Some of the matters or points covered:
- Principle/Rule 3) Taking the texts upon what is apparent of their meaning (in accordance to what the Arabic tongue necessitates), unless there is a Sharee’ah reality which prevents us from taking it upon the apparent meaning.
- What is the dhāhir of the text?
- Some texts can only have one possible meaning. The meaning becomes clear from the context. Example ayāt mentioned.
- People of Kalām like Mu’tazilah introduced ideas and concepts into the Arabic language not known to the Salaf. Mu’tazilah said every word has a literal meaning and also a metaphorical meaning. They claim Arabs came together and agreed upon this.
- Mu’tazilah saying this to give credence to majāz (allegory), so they can give figurative meanings to the Names and Attributes of Allāh.
- Imāms and specialists of the Arabic language [like Abu’Amr bin al-‘Alā’ (d. 154H), al-Khalīl bin Ahmad (d. 170H) and Sībawaih (d. 180H)] in the past didn’t know about haqiqah and majāz. This concept is one of the greatest tools and weapons used by people of Kalām to justify distortion of the texts and reject the attributes of Allāh.
- Another convention was saying that we can’t accept any āhad hadith (i.e. ones that aren’t mutawātir) in creed because this amounts to speculation.
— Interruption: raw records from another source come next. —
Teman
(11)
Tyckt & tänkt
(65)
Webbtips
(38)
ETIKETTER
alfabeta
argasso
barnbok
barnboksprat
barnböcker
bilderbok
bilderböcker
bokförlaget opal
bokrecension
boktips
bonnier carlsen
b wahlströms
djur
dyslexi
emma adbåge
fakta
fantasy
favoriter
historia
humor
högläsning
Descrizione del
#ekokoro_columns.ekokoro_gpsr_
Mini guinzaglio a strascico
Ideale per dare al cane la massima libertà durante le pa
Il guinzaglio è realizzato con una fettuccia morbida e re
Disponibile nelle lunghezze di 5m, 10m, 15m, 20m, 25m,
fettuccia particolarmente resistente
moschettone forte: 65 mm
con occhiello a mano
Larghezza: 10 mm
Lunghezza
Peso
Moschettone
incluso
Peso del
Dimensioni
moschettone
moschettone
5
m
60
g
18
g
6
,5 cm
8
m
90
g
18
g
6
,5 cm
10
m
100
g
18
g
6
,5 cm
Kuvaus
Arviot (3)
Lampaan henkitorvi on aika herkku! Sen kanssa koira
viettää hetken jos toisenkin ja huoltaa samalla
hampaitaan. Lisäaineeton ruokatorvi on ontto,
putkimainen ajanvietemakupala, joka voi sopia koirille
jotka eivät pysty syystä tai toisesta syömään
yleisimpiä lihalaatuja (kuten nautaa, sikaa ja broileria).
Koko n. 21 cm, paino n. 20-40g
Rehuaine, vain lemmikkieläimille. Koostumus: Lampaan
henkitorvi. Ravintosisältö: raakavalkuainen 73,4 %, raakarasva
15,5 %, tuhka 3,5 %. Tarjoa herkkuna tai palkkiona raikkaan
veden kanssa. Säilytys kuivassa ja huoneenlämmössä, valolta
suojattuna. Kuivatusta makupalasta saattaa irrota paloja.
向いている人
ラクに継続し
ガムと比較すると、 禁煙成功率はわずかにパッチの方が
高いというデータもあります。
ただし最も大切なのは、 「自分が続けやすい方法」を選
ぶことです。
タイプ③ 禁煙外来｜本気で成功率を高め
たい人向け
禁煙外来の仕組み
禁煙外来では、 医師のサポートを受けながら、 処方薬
This principle wasn’t known by the Sahaba, Tābi’een, Atbā at-Tābi’een and the imāms of hadith. It was innovated to allow Mu’tazilah (and others) to reject the ahadīth of the attributes they didn’t like.
- Two examples provided (Zakāh and Salāh) with the linguistic and Sharee’ah meanings mentioned to illustrate the point about a Sharee’ah reality which prevents from taking the dhāhir.